Other than the elegant exterior styling, the 200 is a hole in one in another regard. The interior is hands-down my favourite in the segment. Venturing away from the traditional gear lever, Chrysler has implemented the Land Rover-esque rotary dial that’s made itself present in numerous other applications. It’s cleanly located on the centre stack and blends nicely with the rest of its surroundings. The seats, upholstered here in both upscale cloth as well as leatherette with “S” embroidery, are comfortable for both short jaunts as well as longer drives. Curiously, there was no sunroof equipped on our specific tester, but this meant a bit more headroom for the vertically-gifted.

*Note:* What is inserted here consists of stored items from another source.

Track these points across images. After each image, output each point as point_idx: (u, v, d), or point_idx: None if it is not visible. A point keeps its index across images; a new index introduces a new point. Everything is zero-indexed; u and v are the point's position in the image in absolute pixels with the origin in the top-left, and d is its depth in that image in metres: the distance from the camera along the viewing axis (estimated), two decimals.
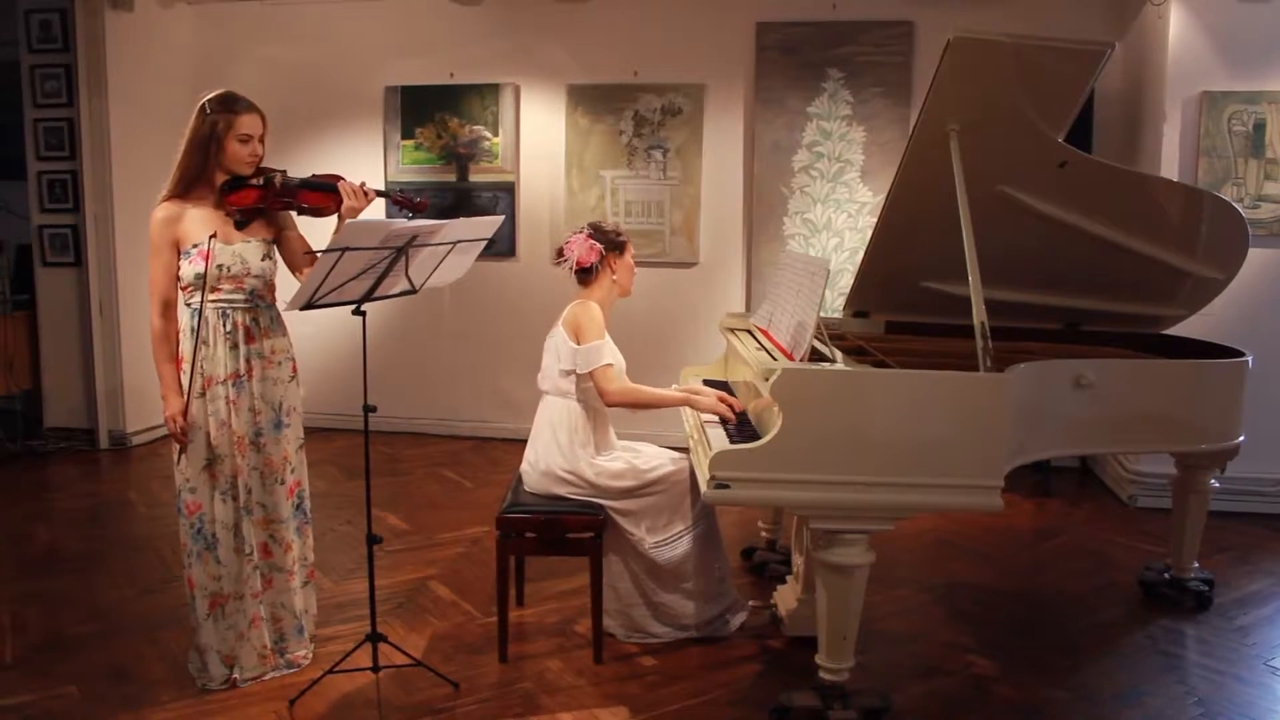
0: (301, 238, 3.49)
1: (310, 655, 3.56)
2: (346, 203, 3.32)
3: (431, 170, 6.98)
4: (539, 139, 6.88)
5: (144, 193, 6.66)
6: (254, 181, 3.34)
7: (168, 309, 3.33)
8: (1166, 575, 4.24)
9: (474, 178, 6.94)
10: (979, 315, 3.12)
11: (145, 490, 5.81)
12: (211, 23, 7.25)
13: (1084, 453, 5.64)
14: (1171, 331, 4.37)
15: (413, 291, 3.35)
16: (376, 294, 3.20)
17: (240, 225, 3.34)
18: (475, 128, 6.90)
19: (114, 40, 6.53)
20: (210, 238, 3.26)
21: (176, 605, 4.00)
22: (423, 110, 6.94)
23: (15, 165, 6.90)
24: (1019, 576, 4.54)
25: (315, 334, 6.63)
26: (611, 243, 3.73)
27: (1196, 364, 3.70)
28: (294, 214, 3.47)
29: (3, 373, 6.70)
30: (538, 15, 6.78)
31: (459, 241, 3.32)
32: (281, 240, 3.45)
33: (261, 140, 3.36)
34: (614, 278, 3.75)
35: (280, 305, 3.39)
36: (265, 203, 3.33)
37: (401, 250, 3.07)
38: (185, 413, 3.29)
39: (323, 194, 3.37)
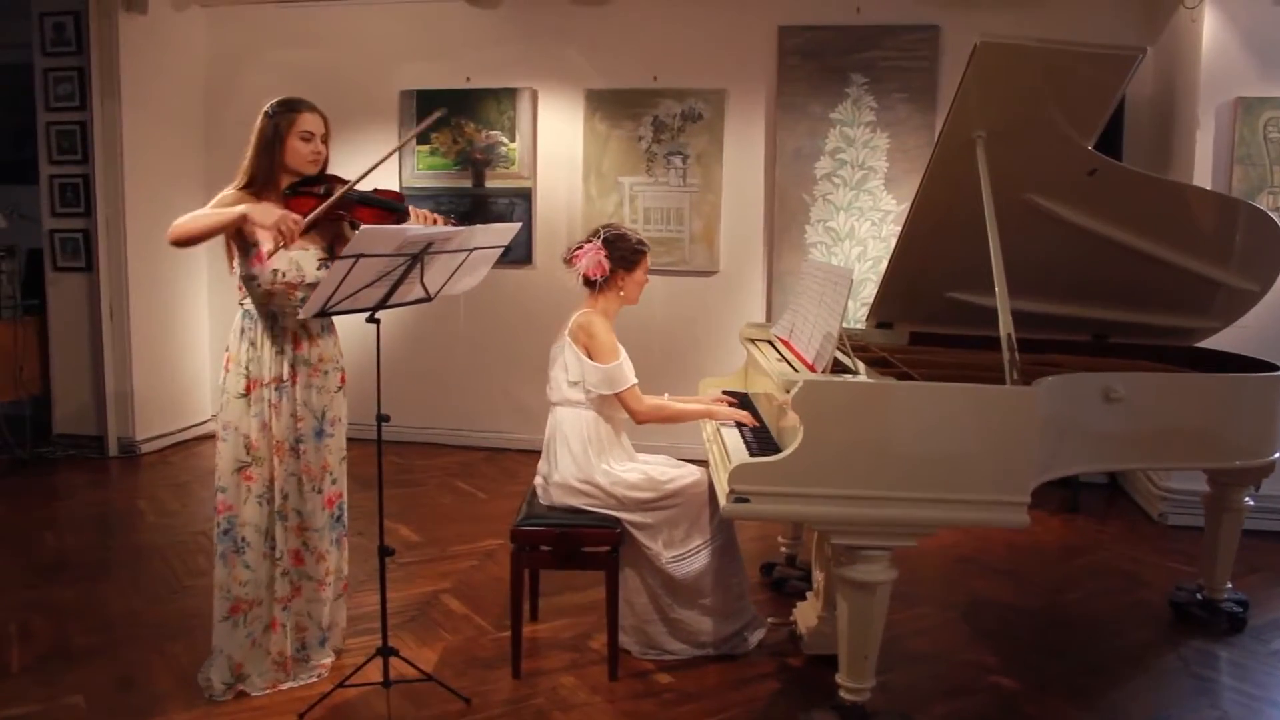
0: None
1: (330, 666, 3.58)
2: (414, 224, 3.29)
3: (447, 176, 7.01)
4: (556, 145, 6.90)
5: (156, 197, 6.72)
6: (314, 190, 3.36)
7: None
8: (1198, 596, 4.20)
9: (490, 184, 6.96)
10: (1005, 327, 3.11)
11: (154, 498, 5.84)
12: (225, 26, 7.31)
13: (1113, 469, 5.61)
14: (1205, 344, 4.34)
15: (428, 299, 3.36)
16: (391, 302, 3.22)
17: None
18: (492, 133, 6.92)
19: (127, 43, 6.58)
20: (233, 236, 3.29)
21: (185, 616, 4.03)
22: None
23: (27, 169, 6.96)
24: (1045, 595, 4.52)
25: None
26: (624, 258, 3.70)
27: (1230, 378, 3.68)
28: (348, 228, 3.48)
29: (12, 378, 6.74)
30: (556, 19, 6.80)
31: (475, 249, 3.33)
32: (336, 244, 3.48)
33: (325, 140, 3.43)
34: (621, 293, 3.75)
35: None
36: (320, 212, 3.31)
37: (417, 257, 3.08)
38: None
39: (381, 211, 3.37)
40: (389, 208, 3.39)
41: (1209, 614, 4.14)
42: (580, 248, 3.72)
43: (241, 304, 3.40)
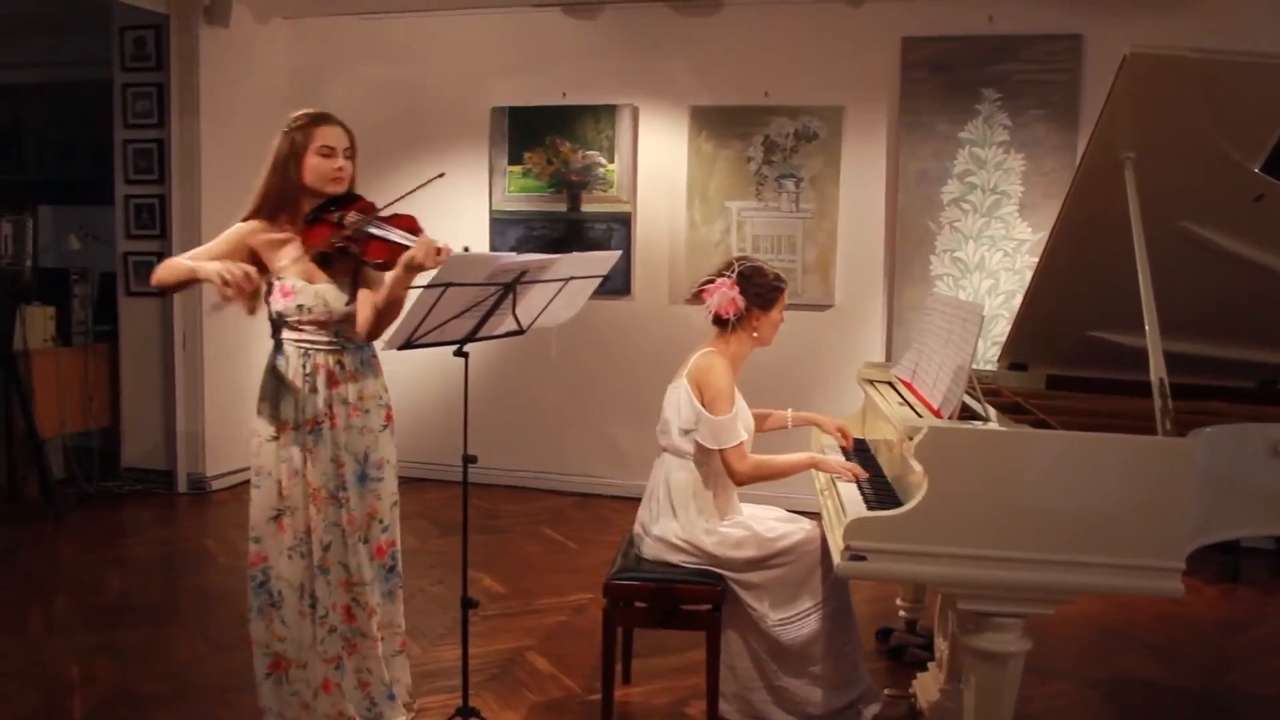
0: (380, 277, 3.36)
1: None
2: (413, 254, 3.11)
3: (540, 199, 7.11)
4: (658, 166, 6.96)
5: (233, 218, 6.91)
6: (329, 217, 3.28)
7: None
8: None
9: (586, 208, 7.05)
10: (1157, 371, 3.04)
11: (223, 539, 6.01)
12: (309, 38, 7.55)
13: None
14: None
15: (520, 332, 3.40)
16: (480, 334, 3.26)
17: (322, 263, 3.29)
18: (589, 153, 7.01)
19: (208, 57, 6.86)
20: (263, 275, 3.23)
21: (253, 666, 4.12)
22: (532, 133, 7.09)
23: (102, 189, 7.27)
24: (1200, 675, 4.39)
25: (410, 375, 6.77)
26: (760, 296, 3.71)
27: None
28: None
29: (81, 408, 7.01)
30: (659, 30, 6.88)
31: (571, 278, 3.37)
32: (360, 273, 3.37)
33: (350, 157, 3.35)
34: (754, 335, 3.76)
35: (379, 345, 3.41)
36: (328, 244, 3.23)
37: (509, 287, 3.13)
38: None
39: (393, 248, 3.19)
40: (396, 243, 3.19)
41: None
42: (711, 282, 3.74)
43: (273, 338, 3.38)
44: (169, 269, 3.23)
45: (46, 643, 4.45)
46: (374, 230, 3.22)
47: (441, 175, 3.35)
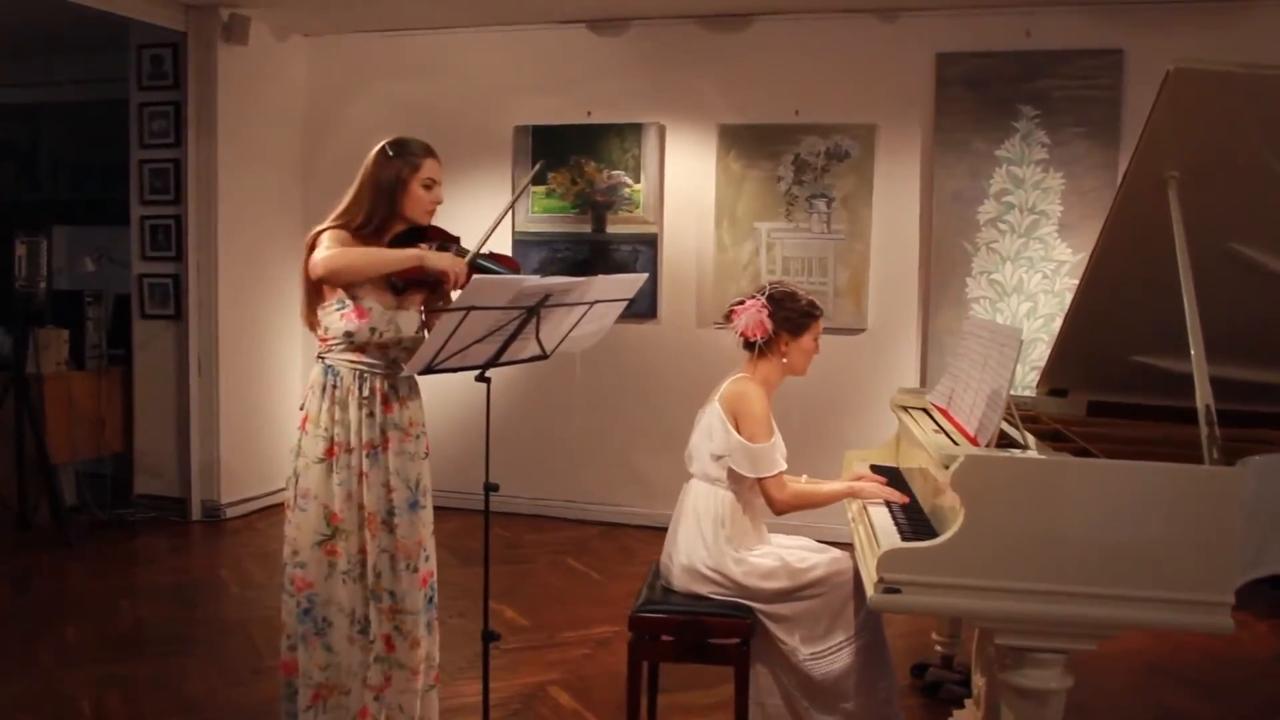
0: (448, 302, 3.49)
1: None
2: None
3: (564, 220, 7.14)
4: (686, 186, 6.98)
5: (250, 239, 7.00)
6: (421, 247, 3.37)
7: None
8: None
9: (612, 229, 7.07)
10: (1203, 397, 3.02)
11: (238, 568, 6.02)
12: (328, 56, 7.62)
13: None
14: None
15: (543, 357, 3.40)
16: (504, 358, 3.26)
17: (398, 291, 3.35)
18: (614, 173, 7.03)
19: (226, 76, 6.93)
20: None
21: (269, 699, 4.11)
22: (556, 153, 7.10)
23: (119, 210, 7.33)
24: (1251, 715, 4.33)
25: (430, 401, 6.77)
26: (790, 320, 3.69)
27: None
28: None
29: (94, 433, 7.05)
30: (686, 47, 6.91)
31: (596, 302, 3.37)
32: (429, 304, 3.50)
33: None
34: (783, 360, 3.74)
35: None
36: (428, 276, 3.32)
37: (533, 310, 3.13)
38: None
39: None
40: (505, 274, 3.33)
41: None
42: (741, 303, 3.73)
43: (323, 358, 3.40)
44: (373, 258, 3.28)
45: (57, 674, 4.46)
46: (476, 264, 3.34)
47: (539, 165, 3.46)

The dashboard encompasses the UConnect 8.4” touchscreen infotainment system. Using Garmin-based navigation, it’s fast and responsive. The challenge is, it’s a bit dated and the graphics two-dimensional and cartoony. Everything including the climate control is great in operation, but needs an update aesthetically. No worries though, Chrysler has already developed its successor and we should be seeing it trickling through the lineup in the coming while. There also is a spacious cubby located beneath the shifter-dial and other buttons, which can conceal garage door openers, mobile devices, or even small lunchboxes. I like when cars include space for extra things.
The enticing Pentastar V6 and all-wheel-drive in my test vehicle are both tempting options for Canadians, but it’s worth pointing out where the 200 starts in terms of pricing and equipment. With a shockingly low sticker price of $22,395, the Chrysler can actually be had for less money than the Accord, Camry, or Mazda6. For this price, you have to deal with front-wheel-drive and a four-cylinder, but that’s okay! The 200S AWD with the V6 starts at $34,295, priced similarly to the Camry V6, Accord V6 and even the Fusion Titanium.
Our car’s Granite Crystal Metallic paint cost an extra $195, the Comfort Group (which adds dual-zone climate control, rear seat air conditioning with ducts, reverse camera, and heated steering wheel) is $795, the Mopar Exterior Body Kit is an extra $1,395, the Uconnect with navigation is $1,700, the 19” black aluminum wheels are $495, the Premium Lighting Group is $895, and finally, blind spot detection is $495. The grand total came to just over $40,000, which is a considerable sum of money. Those willing to sacrifice all of the sport bits in favour of some luxury can opt for the cushier 200C for similar money.
Following its redesign last year, the 2016 Chrysler 200S AWD has quickly risen from one of my least-favourites in the segment to one I’d recommend in a heartbeat. Amidst a sea of beige sedans that seem destined for the Hertz counter under “midsize, or similar”, the 200S is an attractive and powerful choice that stands out. Starting with the V6 engine’s throaty exhaust note to the sweet styling, the 200, as long as it’s around, is sure to keep buyers happy for years to come.